Occasionally, Propositions require a more structured approach, with the use of specific locations represented graphically on a map. These are known as Structured Propositions, and whilst they bear many similarities to regular Propositions, they take advantage of some new rules regarding how the characters interact with the geography. Mechanically, Structured Propositions use the same structure as above, but use the following new features.

  • Challenges. Challenges make up a meat of an Proposition. A Challenge is a situation in which the characters are required to use their skills and resources to overcome in order to progress, make life easier or just survive. Challences can either be Combat or Non-Combat Challenges.
    • Combat Challenges play out using 'structured time' combat rules. There's a map, enemy units, and everyone gains Full Actions and one Reaction, the usual rules. Characters roll initiative before each individual Combat Challenge.
    • Non-Combat Challenges are identical to normal Propositions, as above. Thus they are mostly solved through skill tests or clever thinking. Everyone may take a single action per Round, and each Challenge continues until the problem is solved, becomes unsolveable or the characters give up.
  • Time Scale. Structured Propositions have reason to track time a little tighter than other Propositions. To this end, they track time relatively tightly by grouping them into rounds.
    • Time in structured Propositions are measured in rounds. Realistically this usually represents between 10 seconds to 10 minutes of time (it varies as fitting) but for simplicity, it's represented as 'rounds'.

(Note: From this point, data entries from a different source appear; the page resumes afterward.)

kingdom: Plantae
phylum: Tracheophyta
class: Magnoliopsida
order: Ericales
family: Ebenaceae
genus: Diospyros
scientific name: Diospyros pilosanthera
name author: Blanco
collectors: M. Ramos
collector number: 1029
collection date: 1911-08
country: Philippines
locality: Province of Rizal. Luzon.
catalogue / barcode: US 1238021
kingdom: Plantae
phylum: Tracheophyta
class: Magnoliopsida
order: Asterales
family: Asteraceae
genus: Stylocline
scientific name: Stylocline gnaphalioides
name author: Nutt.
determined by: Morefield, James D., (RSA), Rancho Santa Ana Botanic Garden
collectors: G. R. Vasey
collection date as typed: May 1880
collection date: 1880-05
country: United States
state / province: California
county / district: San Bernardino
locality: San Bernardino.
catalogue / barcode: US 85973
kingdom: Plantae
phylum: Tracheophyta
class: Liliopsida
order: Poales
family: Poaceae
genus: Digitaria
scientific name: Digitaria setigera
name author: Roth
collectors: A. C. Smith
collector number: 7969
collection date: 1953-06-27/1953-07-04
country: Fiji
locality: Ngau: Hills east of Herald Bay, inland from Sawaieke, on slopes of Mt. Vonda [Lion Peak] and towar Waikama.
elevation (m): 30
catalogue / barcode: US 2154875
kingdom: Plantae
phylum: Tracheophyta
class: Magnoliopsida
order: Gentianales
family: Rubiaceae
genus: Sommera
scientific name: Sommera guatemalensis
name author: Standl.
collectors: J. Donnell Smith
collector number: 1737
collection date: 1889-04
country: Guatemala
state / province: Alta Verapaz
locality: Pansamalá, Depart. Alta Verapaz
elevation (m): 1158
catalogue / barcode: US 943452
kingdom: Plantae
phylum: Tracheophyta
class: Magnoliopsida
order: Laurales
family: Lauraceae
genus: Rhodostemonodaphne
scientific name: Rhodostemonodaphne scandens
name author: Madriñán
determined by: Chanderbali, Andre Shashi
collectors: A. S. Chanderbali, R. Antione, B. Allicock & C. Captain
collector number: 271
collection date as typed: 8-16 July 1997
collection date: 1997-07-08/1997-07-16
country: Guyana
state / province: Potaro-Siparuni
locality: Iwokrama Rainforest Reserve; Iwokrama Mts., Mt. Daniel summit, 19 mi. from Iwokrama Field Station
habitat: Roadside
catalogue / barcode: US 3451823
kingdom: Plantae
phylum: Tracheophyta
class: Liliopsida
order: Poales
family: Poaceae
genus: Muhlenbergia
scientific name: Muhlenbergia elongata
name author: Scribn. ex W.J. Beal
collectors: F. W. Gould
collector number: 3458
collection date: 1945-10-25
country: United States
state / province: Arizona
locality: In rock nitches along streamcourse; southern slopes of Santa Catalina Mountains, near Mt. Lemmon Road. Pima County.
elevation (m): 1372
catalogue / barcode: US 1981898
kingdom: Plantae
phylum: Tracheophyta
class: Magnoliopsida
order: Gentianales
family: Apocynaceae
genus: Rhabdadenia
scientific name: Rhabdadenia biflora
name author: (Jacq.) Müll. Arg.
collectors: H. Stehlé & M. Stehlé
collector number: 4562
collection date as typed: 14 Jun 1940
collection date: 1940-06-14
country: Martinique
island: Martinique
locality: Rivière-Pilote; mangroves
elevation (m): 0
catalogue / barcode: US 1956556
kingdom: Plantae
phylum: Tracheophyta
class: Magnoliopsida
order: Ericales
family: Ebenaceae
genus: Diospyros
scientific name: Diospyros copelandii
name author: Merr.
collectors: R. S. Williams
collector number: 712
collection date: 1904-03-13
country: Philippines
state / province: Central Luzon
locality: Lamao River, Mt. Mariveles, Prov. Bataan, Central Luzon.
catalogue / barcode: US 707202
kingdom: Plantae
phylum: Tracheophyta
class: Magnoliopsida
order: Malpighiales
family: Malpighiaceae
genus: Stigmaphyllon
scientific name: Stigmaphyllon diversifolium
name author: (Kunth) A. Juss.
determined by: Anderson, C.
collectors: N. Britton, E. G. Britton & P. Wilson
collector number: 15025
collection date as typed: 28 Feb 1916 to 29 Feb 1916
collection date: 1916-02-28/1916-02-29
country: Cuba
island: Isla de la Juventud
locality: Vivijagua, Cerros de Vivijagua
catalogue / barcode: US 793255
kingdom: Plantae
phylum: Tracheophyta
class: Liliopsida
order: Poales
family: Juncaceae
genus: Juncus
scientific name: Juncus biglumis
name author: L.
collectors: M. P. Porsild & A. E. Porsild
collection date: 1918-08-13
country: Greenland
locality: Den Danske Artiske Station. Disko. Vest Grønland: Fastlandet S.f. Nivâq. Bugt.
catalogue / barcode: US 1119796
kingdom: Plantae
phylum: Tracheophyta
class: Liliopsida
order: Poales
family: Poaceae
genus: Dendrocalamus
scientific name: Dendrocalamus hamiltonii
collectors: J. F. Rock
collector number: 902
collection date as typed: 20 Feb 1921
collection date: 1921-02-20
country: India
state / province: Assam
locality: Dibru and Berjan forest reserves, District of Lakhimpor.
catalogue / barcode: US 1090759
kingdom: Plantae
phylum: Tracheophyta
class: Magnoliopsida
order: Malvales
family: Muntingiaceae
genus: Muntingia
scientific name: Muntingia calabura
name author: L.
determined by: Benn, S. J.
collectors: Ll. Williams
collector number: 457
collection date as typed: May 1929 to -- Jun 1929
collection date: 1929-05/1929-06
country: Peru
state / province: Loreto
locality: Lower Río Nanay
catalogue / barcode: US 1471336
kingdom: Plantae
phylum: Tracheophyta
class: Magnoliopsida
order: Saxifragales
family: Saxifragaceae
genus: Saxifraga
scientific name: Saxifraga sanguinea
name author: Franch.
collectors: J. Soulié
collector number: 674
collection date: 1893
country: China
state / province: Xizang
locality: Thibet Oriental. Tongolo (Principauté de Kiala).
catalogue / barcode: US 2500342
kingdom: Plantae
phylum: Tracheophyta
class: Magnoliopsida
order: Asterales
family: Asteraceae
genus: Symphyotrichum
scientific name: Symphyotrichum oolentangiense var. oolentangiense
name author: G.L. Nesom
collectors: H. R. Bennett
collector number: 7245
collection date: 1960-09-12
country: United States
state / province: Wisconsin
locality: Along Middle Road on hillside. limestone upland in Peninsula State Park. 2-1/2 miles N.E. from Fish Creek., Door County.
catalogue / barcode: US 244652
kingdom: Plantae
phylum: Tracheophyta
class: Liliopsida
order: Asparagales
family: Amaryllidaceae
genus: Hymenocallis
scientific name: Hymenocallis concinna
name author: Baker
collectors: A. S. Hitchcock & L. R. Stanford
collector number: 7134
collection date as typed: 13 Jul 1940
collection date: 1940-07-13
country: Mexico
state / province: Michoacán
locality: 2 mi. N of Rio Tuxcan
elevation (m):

    • Each Adventurer gets one turn per round, as normal.
    • Each Adventurer tracks their own actions independently, and may go in any order unless they are in a combat challenge, in which case they roll initiative.
  • Maps. In Structured Propositions, the Proposition uses a graphic map. This map is divided into two subsections, known as Areas and Paths. Areas and Paths sort of interact like nodes and edges (ie. Nodes connected by lines). Depending on the situation, the players may have knowledge of the layout before they begin the Proposition.
    • Areas are parts of the Map which represent specific locations of interest: for example, a small town might be represented in Areas of "Town Hall", "Hotel", "Restaurant Neighbourhood". They are graphically represented in the sense that they have an actual detailed map area.
      • Areas can house 'Challenges'. They can have more than one, but if they do, then the Challenges may be aligned so that they have to be approached in a specific order.
    • Paths are parts of the map which represent connections between Areas; for example, in the small town above, the Town Hall and Hotel may be connected by a Path. Paths are not graphically represented on the map, but are instead represented by lines linking one Area to another.
      • Paths do not have Challenges themselves, but sometimes require a Challenge to access.
      • Paths usually require a certain number of turns of movement. For example, if an Adventurer comes to a path with a 1 Turn cost, then they must spend their entire turn moving down it, and move directly to the next Area. If the Path has a 2 Turn cost, then they must spend two full turns on the path, emerging into the next Area at the end of the 2nd Turn.
      • Paths can sometimes be hidden and require special successes or actions to reveal.
      • By and large, all Paths have two generic actions that can be attempted when travelling down them: hurrying, and sneaking. Hurrying will reduce the Turns needed to cross it by 1 to a minimum of 1, but the Adventurer must test Athletics/Toughness or take a rank of Fatigue, and furthermore are more easily ambushed; sneaking increases the Turn cost by 1 (unless the Adventurer is able to run stealthily) and they must pass a Stealth test, but they are able to more easily avoid traps and other hazards, and may more easily ambush any enemies waiting in the next Area.
      • Finally, Adventurers with an effective movement AB of 7+ gain an extra Turn per Round which may only be spent on moving down Paths; Adventurers with an effective movement AB of 9+ gain two extra Turns per Round which may only be spent on moving down Paths instead.